Hach, da habe ich das neue Kinojahr gerade mit einem guten Vampirfilm eröffnet. Nach einem Roman von John Ajvide Lindqvist, der hierzulande auch als Taschenbuch veröffentlicht wurde, inszenierte Tomas Alfredson den Film “So finster die Nacht”. Der Film spielt in einer schwedischen Vorort-Schlafstadt. Schnee liegt. Ab und zu werden rätselhafte Morde entdeckt. Ein 12-jähriger, in der Schule drangsalierter Junge lernt langsam aber sicher das gleichaltrige Mädchen von nebenan kennen.
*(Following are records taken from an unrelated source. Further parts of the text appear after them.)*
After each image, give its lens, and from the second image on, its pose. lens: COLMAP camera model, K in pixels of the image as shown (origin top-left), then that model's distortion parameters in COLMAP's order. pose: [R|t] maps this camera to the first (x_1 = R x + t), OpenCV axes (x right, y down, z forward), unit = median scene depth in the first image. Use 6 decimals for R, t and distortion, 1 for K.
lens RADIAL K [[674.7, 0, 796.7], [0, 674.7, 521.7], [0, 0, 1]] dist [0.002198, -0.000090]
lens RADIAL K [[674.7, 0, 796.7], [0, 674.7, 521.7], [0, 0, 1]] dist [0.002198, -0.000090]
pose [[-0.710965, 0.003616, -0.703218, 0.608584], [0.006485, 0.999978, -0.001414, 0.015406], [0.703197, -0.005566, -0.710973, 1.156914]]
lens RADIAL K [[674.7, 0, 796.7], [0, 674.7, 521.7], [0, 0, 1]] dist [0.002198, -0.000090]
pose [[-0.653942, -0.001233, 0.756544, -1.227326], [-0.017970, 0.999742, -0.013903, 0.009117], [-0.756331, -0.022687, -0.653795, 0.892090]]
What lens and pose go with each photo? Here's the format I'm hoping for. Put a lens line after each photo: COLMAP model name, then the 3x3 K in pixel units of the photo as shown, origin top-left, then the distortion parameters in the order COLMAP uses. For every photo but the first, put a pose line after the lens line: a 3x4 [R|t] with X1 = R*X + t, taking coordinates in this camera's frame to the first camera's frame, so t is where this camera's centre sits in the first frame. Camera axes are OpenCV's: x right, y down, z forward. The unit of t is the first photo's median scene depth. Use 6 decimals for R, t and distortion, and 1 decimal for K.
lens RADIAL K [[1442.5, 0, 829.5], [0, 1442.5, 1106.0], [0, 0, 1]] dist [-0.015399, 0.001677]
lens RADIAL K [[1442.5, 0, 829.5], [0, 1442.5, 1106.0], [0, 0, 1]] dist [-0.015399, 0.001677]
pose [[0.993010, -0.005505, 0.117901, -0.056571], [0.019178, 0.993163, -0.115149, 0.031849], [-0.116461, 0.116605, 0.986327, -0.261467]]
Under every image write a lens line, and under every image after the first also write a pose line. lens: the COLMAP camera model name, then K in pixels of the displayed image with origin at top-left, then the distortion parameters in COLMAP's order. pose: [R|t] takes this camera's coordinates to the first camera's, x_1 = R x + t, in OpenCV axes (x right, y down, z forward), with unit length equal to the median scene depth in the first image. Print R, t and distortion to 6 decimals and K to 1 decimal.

Er kommt auch hinter ihr Geheimnis und lernt ausserdem, sich gegen sein Mitschüler zu wehren.
Erwartungsgemäß wird dieser schwedische Film stilistisch nicht wie ein amerikanischer Horrorfilm erzählt, sondern langsam und sentimental, und er stellt die sich entwickelnde Beziehung zwischen dem Jungen und dem Mädchen in den Mittelpunkt. Er enthält dennoch einige drastische Szenen, z.B. mit Katzen, die eine (vom Vampir gebissene) Frau angreifen, und er ist in mancher Hinsicht auch wie ein Racheepos aufgebaut.
Mehr zum Film könnt ihr z.B. bei filmstarts nachlesen. Ach ja, den 637 Seiten langen hochgelobten Roman werde ich mir auch noch zulegen.

“O'Horten” sah ich schon vor einigen Tagen. Bent Hamer's Film handelt vom Leben eines alten norwegischen Lokführers - ein paar Tage vor und nach seiner Pensionierung. Sicherlich ist dieser sentimentale und skurrile Film etwas für Eisenbahnfreaks. Klar, seine kleine Wohnung liegt natürlich auch neben den Bahngleisen. Kaum ist er pensioniert, hat er merkwürdige Erlebnisse und Begegnungen in der Stadt, am Flughafen, in der Schwimmhalle, auf den Straßen. Etwas neugierig und sehr gelassen, lässt sich der Lokführer auf die Ereignisse ein.
Kann man ansehen, diesen sympathischen Film, und er ist meines Erachtens besser als “Kitchen Stories”. Mehr über den Film könnt ihr z.B. bei kino-zeit nachlesen.